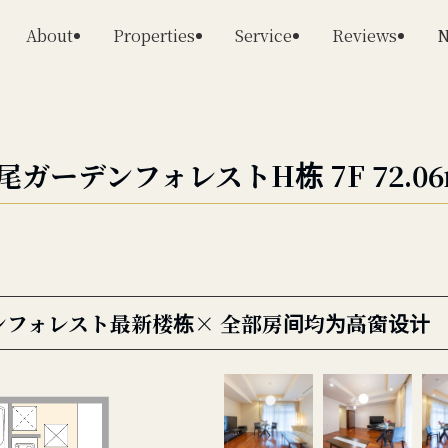
About
Properties
Service
Reviews
N
ガーデンフォレストH栋 7F 72.06㎡
ンフォレスト最新楼栋× 全部房间均为高窗设计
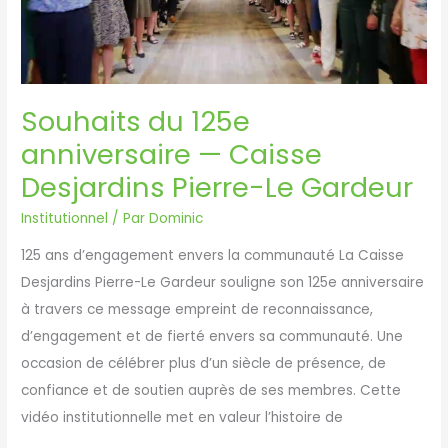
municipale
Souhaits du 125e
anniversaire — Caisse
Desjardins Pierre-Le Gardeur
Institutionnel
/ Par
Dominic
125 ans d’engagement envers la communauté La Caisse
Desjardins Pierre-Le Gardeur souligne son 125e anniversaire
à travers ce message empreint de reconnaissance,
d’engagement et de fierté envers sa communauté. Une
occasion de célébrer plus d’un siècle de présence, de
confiance et de soutien auprès de ses membres. Cette
vidéo institutionnelle met en valeur l’histoire de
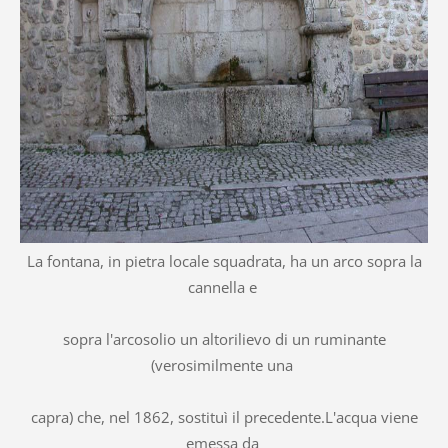
La fontana, in pietra locale squadrata, ha un arco sopra la
cannella e
sopra l'arcosolio un altorilievo di un ruminante
(verosimilmente una
capra) che, nel 1862, sostituì il precedente.L'acqua viene
emessa da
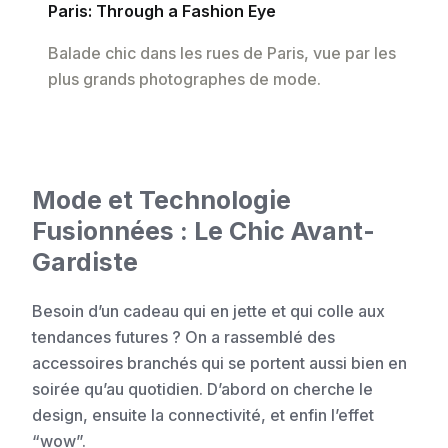
Paris: Through a Fashion Eye
Balade chic dans les rues de Paris, vue par les
plus grands photographes de mode.
Mode et Technologie
Fusionnées : Le Chic Avant-
Gardiste
Besoin d’un cadeau qui en jette et qui colle aux
tendances futures ? On a rassemblé des
accessoires branchés qui se portent aussi bien en
soirée qu’au quotidien. D’abord on cherche le
design, ensuite la connectivité, et enfin l’effet
“wow”.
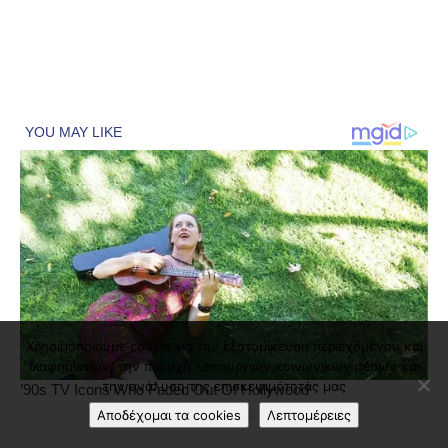
Χρησιμοποιούμε cookie για την εξατομίκευση περιεχομένου και
διαφημίσεων, την παροχή λειτουργιών κοινωνικών μέσων και
την ανάλυση της επισκεψιμότητάς μας
Αποδέχομαι τα cookies
Λεπτομέρειες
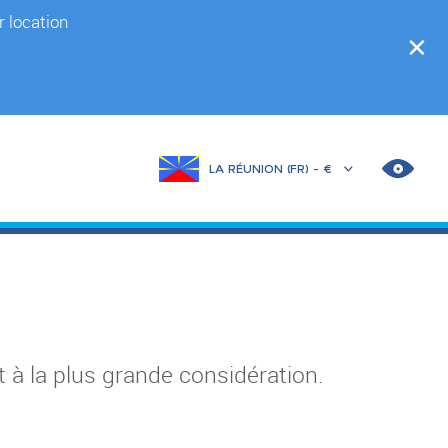
r location
✕
Changer
de
marché
AMÉL
LES
CONT
à la plus grande considération.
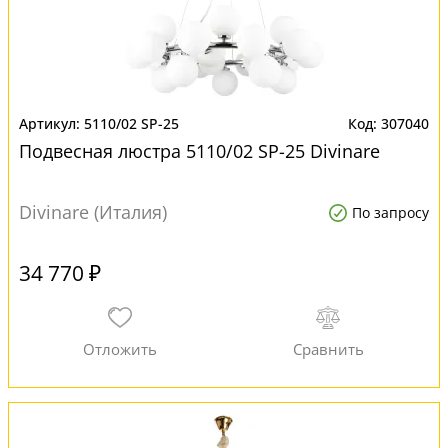
5110/02 SP-25
307040
Подвесная люстра 5110/02 SP-25 Divinare
Divinare (Италия)
По запросу
34 770 ₽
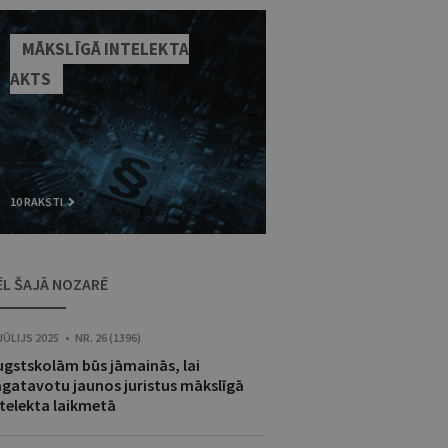
MĀKSLĪGĀ INTELEKTA
AKTS
10 RAKSTI
ĒL ŠAJĀ NOZARĒ
 JŪLIJS 2025 • NR. 26 (1396)
ugstskolām būs jāmainās, lai
agatavotu jaunos juristus mākslīgā
ntelekta laikmetā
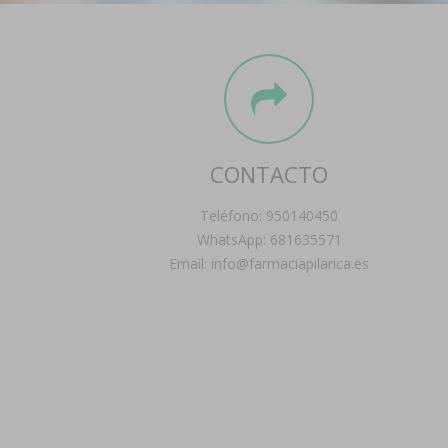
CONTACTO
Teléfono: 950140450
WhatsApp: 681635571
Email: info@farmaciapilarica.es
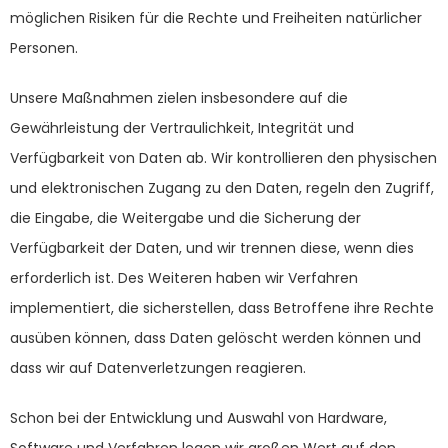
möglichen Risiken für die Rechte und Freiheiten natürlicher
Personen.
Unsere Maßnahmen zielen insbesondere auf die
Gewährleistung der Vertraulichkeit, Integrität und
Verfügbarkeit von Daten ab. Wir kontrollieren den physischen
und elektronischen Zugang zu den Daten, regeln den Zugriff,
die Eingabe, die Weitergabe und die Sicherung der
Verfügbarkeit der Daten, und wir trennen diese, wenn dies
erforderlich ist. Des Weiteren haben wir Verfahren
implementiert, die sicherstellen, dass Betroffene ihre Rechte
ausüben können, dass Daten gelöscht werden können und
dass wir auf Datenverletzungen reagieren.
Schon bei der Entwicklung und Auswahl von Hardware,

━━━

## ACTION ITEM
Pictures stay out. Repeat only the lines from the beginning of the data through the line that has "vidéo institutionnelle met".

## YOUR RESPONSE
About
Properties
Service
Reviews
N
ガーデンフォレストH栋 7F 72.06㎡
ンフォレスト最新楼栋× 全部房间均为高窗设计
municipale
Souhaits du 125e
anniversaire — Caisse
Desjardins Pierre-Le Gardeur
Institutionnel
/ Par
Dominic
125 ans d’engagement envers la communauté La Caisse
Desjardins Pierre-Le Gardeur souligne son 125e anniversaire
à travers ce message empreint de reconnaissance,
d’engagement et de fierté envers sa communauté. Une
occasion de célébrer plus d’un siècle de présence, de
confiance et de soutien auprès de ses membres. Cette
vidéo institutionnelle met en valeur l’histoire de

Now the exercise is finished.